Sosyoloji profesörü Ruut Veenhoven bu kavramı “pencereden öylece bakma” hâline benzetiyor. Serbestçe yürümek, plan yapmadan yaşamak ve sadece oturmak da niksen kavramına uygun düşen eylemlerden.
Niksen yaşam sanatını hayatının bir parçası hâline getirenlerin daha motive olmuş, enerji toplamış, zinde, rahat ve dinlenmiş olarak yollarına devam edebilecekleri söyleniyor. Üstelik bu sırada teknolojik aygıtlardan uzak durulacağı için kendiliğinden dijital detoks yapılabiliyor. Niksen tutumunu yaşamın bir parçası haline getirmek için ekstra zahmete girmek gerekmediğini vurgulayan yazar; herhangi bir gün, mekân ve zaman içinde Niksen kavramının anında içselleştirilebilip uygulanabileceğini söylüyor. Olga Mecking, Niksen hakkında belirlenmiş net bir formül vermiyor. Çünkü Niksen herkesin, her an ve istediği şekilde hayata geçirip sonuçları görebileceği esnek bir yaşam felsefesi.

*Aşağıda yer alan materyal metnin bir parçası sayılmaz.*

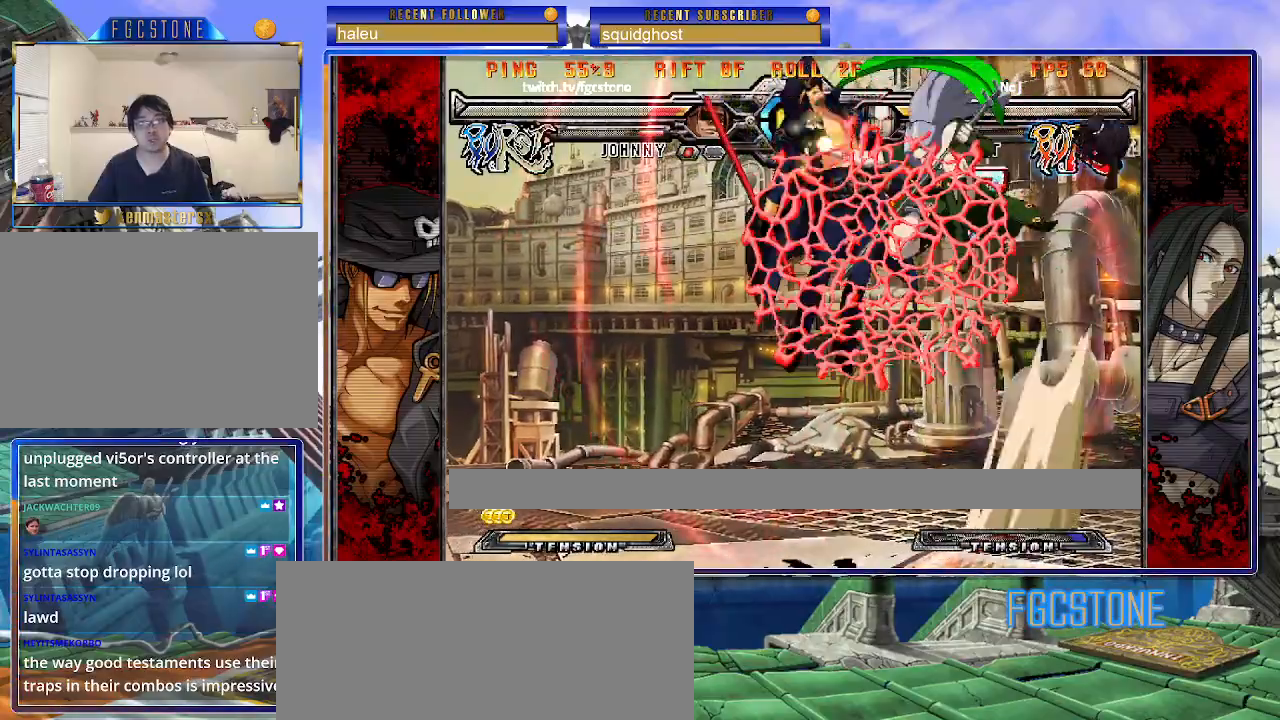
{"buttons": ["K", "S"], "left_stick": "left", "events": [[17, "S", "up"], [50, "S", "down"], [83, "K", "up"], [133, "K", "down"], [150, "P", "down"], [167, "S", "up"], [200, "P", "up"], [217, "S", "down"], [250, "K", "up"], [267, "K", "down"], [300, "P", "down"], [317, "S", "up"], [350, "P", "up"], [350, "S", "down"], [467, "P", "down"], [483, "P", "up"], [483, "S", "up"], [500, "S", "down"]]}
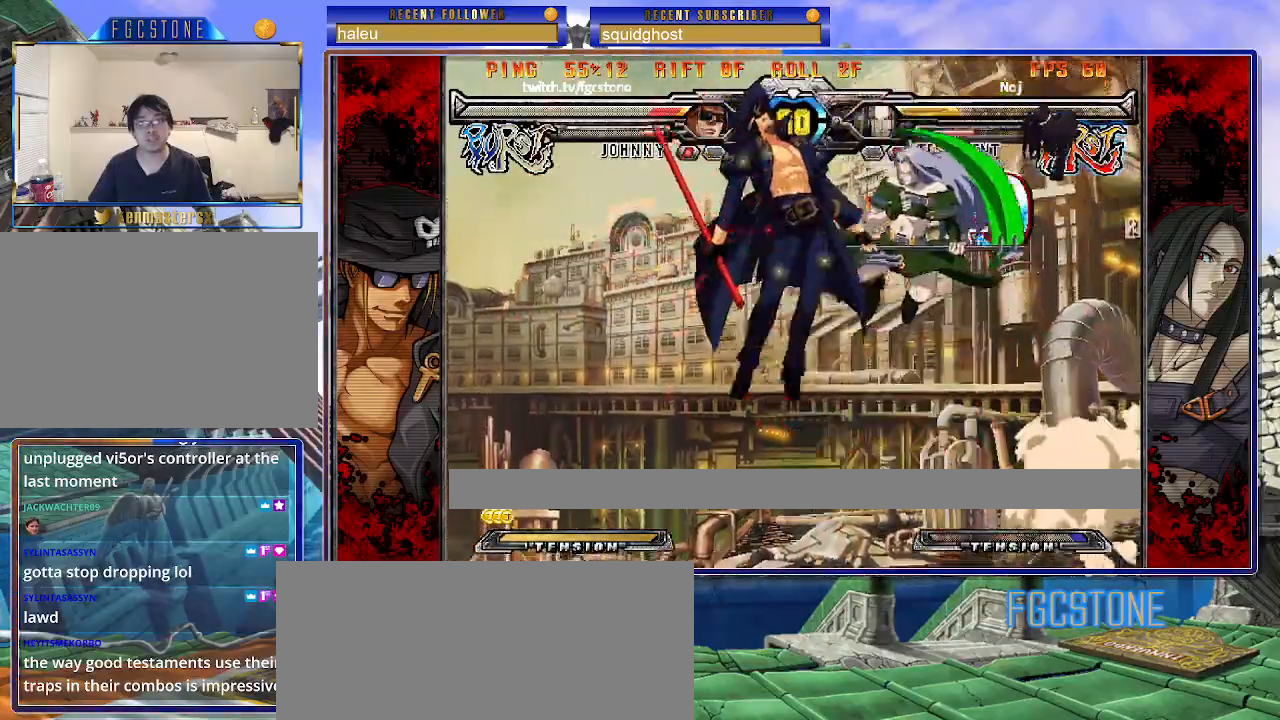
{"buttons": ["S"], "left_stick": "left", "events": [[33, "K", "up"], [67, "K", "down"], [100, "S", "up"], [117, "P", "down"], [133, "P", "up"], [150, "S", "down"], [183, "K", "up"], [233, "K", "down"], [283, "S", "up"], [300, "S", "down"], [350, "K", "up"], [383, "K", "down"], [417, "S", "up"], [483, "K", "up"], [483, "S", "down"]]}
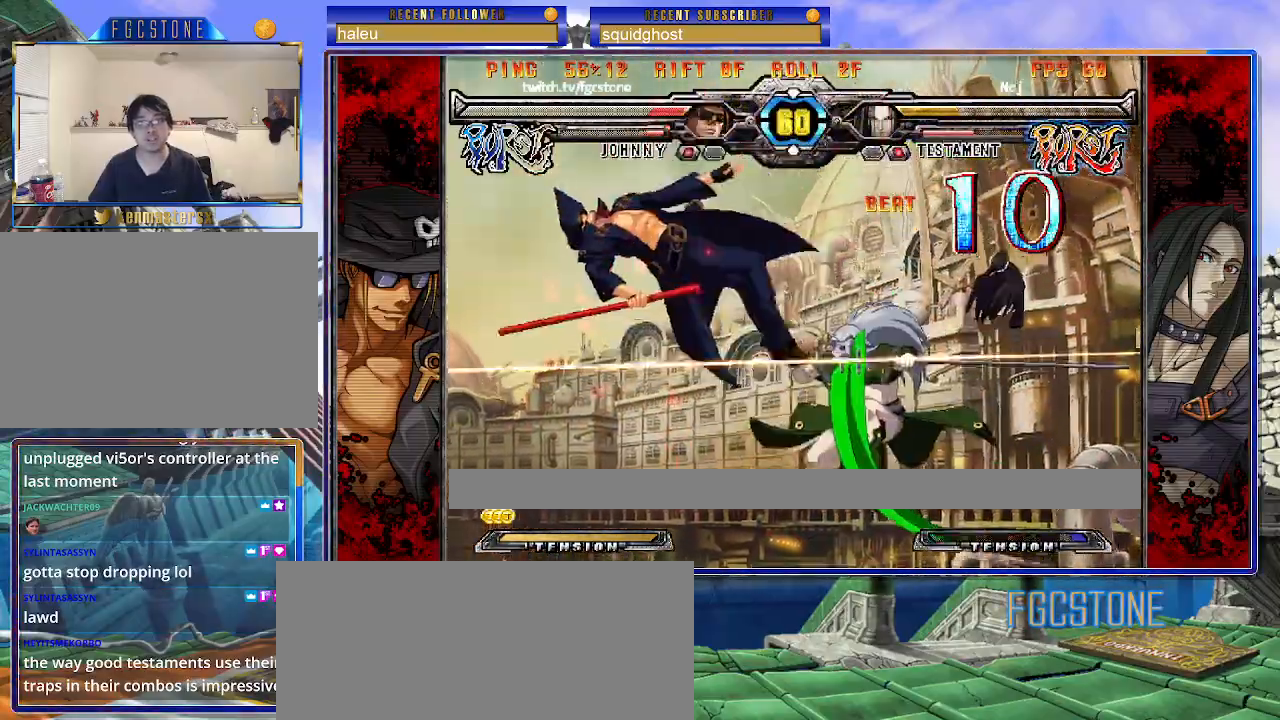
{"buttons": ["K", "S"], "left_stick": "left", "events": [[17, "K", "down"], [67, "S", "up"], [100, "S", "down"], [133, "K", "up"], [183, "K", "down"], [217, "S", "up"], [267, "S", "down"], [300, "K", "up"], [350, "K", "down"], [383, "S", "up"], [417, "S", "down"], [450, "K", "up"], [500, "K", "down"]]}
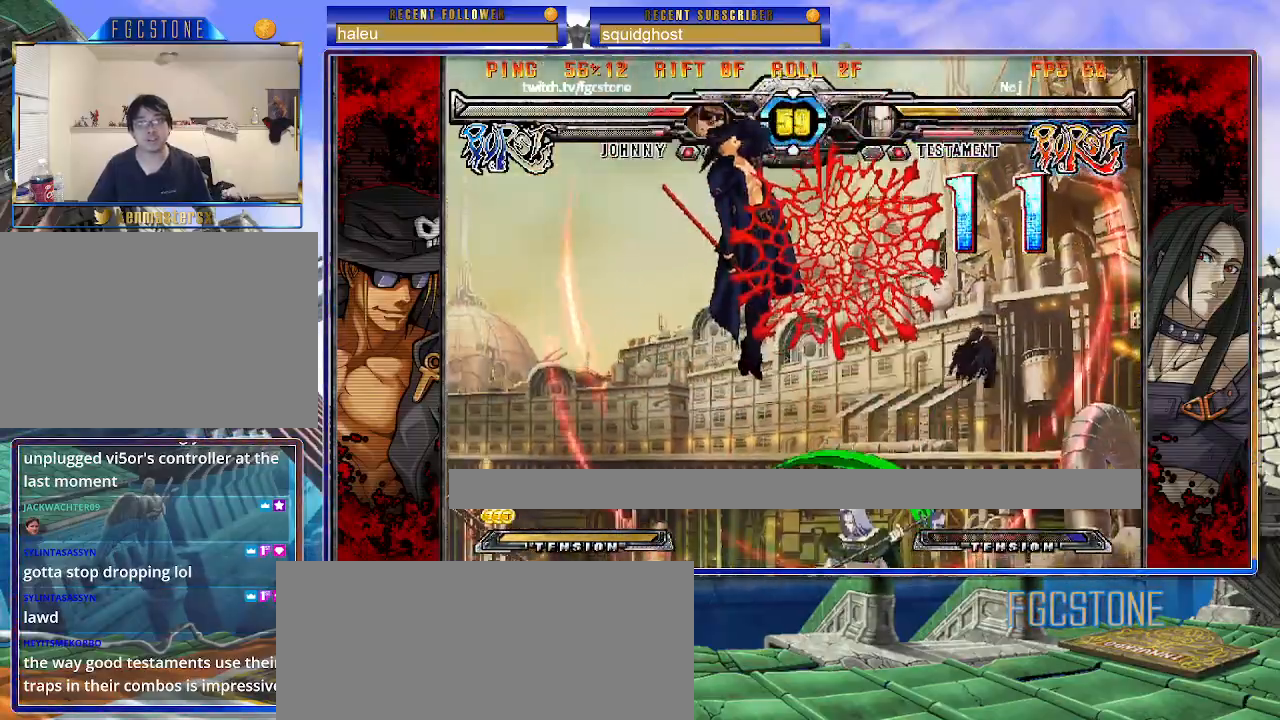
{"buttons": ["K", "S"], "left_stick": "left", "events": [[50, "S", "up"], [83, "S", "down"], [117, "K", "up"], [167, "K", "down"], [200, "S", "up"], [217, "S", "down"], [267, "K", "up"], [317, "K", "down"], [417, "K", "up"], [450, "K", "down"]]}
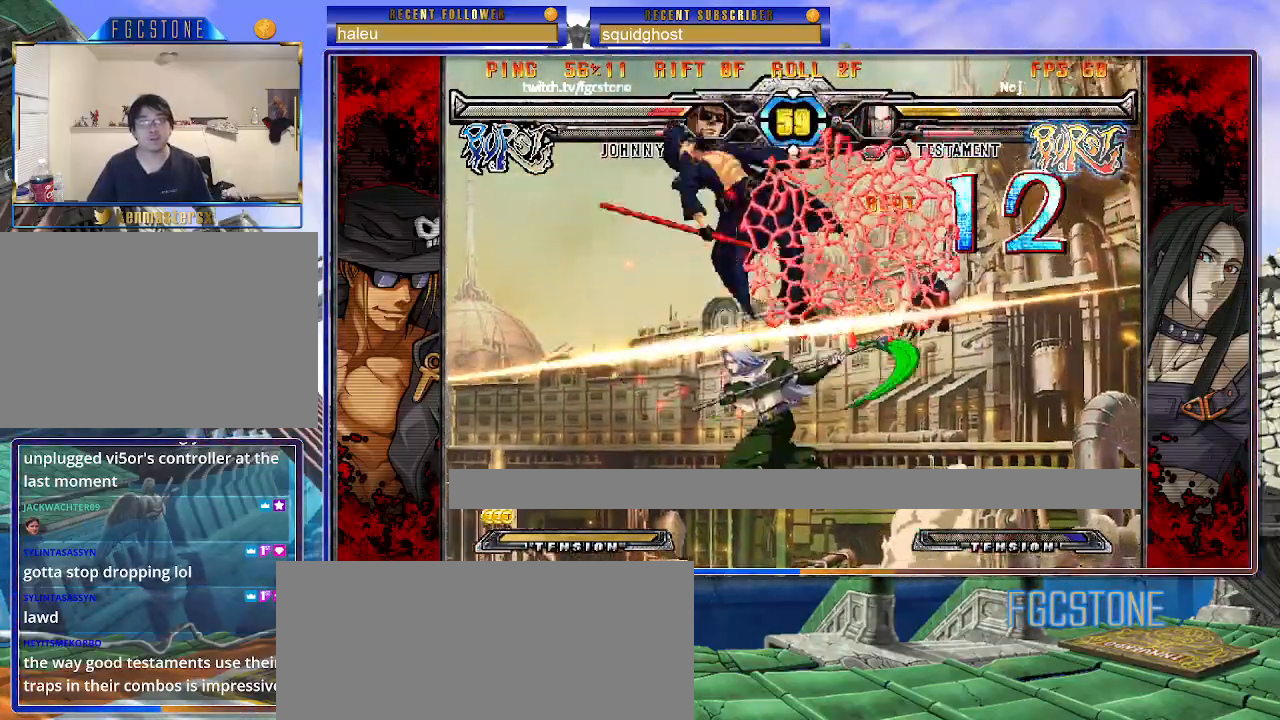
{"buttons": ["K"], "left_stick": "left", "events": [[67, "K", "up"], [117, "K", "down"], [233, "K", "up"], [250, "K", "down"], [317, "S", "up"], [350, "S", "down"], [383, "K", "up"], [417, "K", "down"], [467, "S", "up"]]}
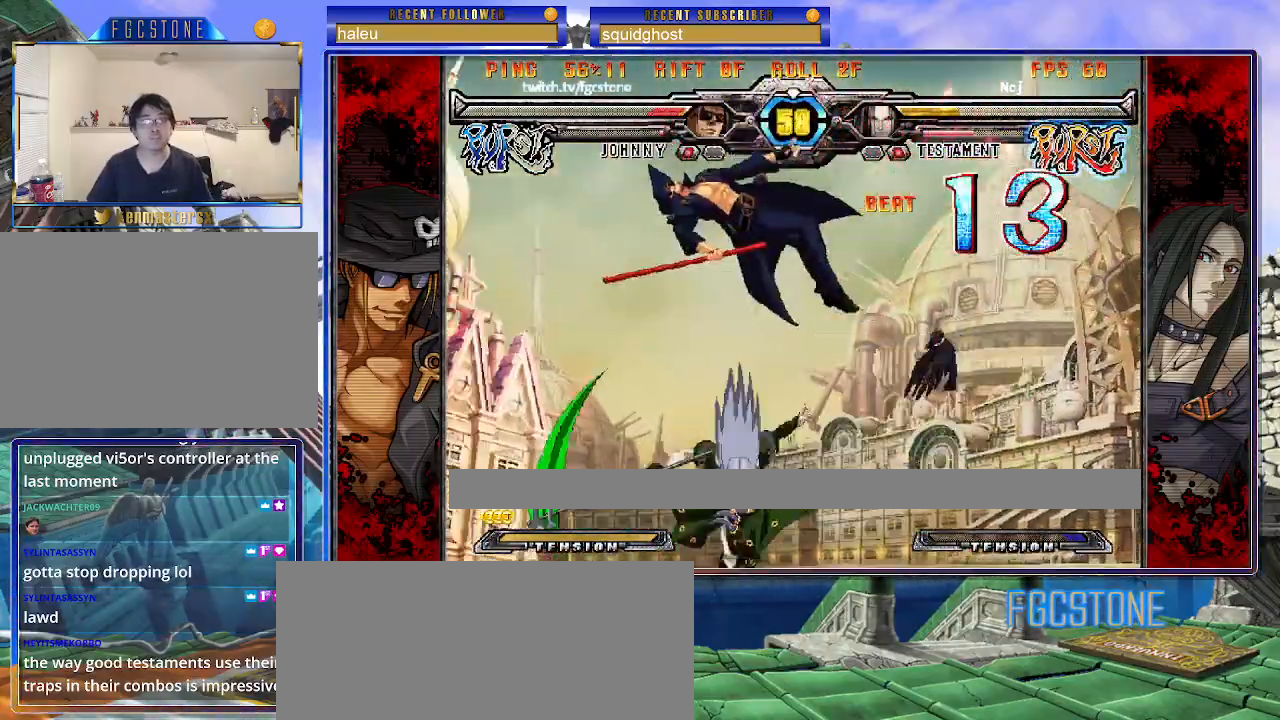
{"buttons": ["K", "S"], "left_stick": "right", "events": [[17, "S", "down"], [50, "K", "up"], [100, "K", "down"], [150, "S", "up"], [167, "S", "down"], [200, "K", "up"], [250, "K", "down"], [267, "S", "up"], [267, "left_stick", "right"], [333, "S", "down"], [367, "K", "up"], [417, "K", "down"], [450, "S", "up"], [500, "S", "down"]]}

New York Times’ta yazarın “The Case for Doing Nothing” ismini taşıyan makalesi bu kavramın tanınmasında ciddi rol oynamış. Kitapta da zaten söz konusu makaledeki fikirlerin genişletilmiş hâli yer alıyor. Eser yediden yetmişe herkesin soluklanmasını ve rahatlamasını sağlayabilecek kıymetli tavsiyeler taşıyor.
Olga Mecking, işte bu bilinç durumunun kültürel, dilsel, etimolojik ve psikolojik dayanaklarını ele alıyor. Kitapta kavram önce, on beş yıldır Hollanda’da ikamet eden Naoko Yamamoto’nun görüşleriyle açıklık buluyor. Yamamoto, Hollandalıların aslında fark etmeden Niksen kavramını benimsedikleri görüşünü savunuyor. Hollanda’da yaşayan vatandaşların tatilde, kampta, plajda, ev ya da parkta tüm günü hiçbir şey yapmadan geçirebildiklerini söylüyor. Bunun tembellik olmadığını, aksine yetenek olduğunu ve mutluluk sağladığını da ekliyor. Güneşli yaz günlerinde bahçede öylece ve herhangi bir etkinlik yapmadan oturan insanlardan söz ediyor. Niksen bu açıdan yaz günlerine çokça uyan bir kavram, bir yaşam tarzı.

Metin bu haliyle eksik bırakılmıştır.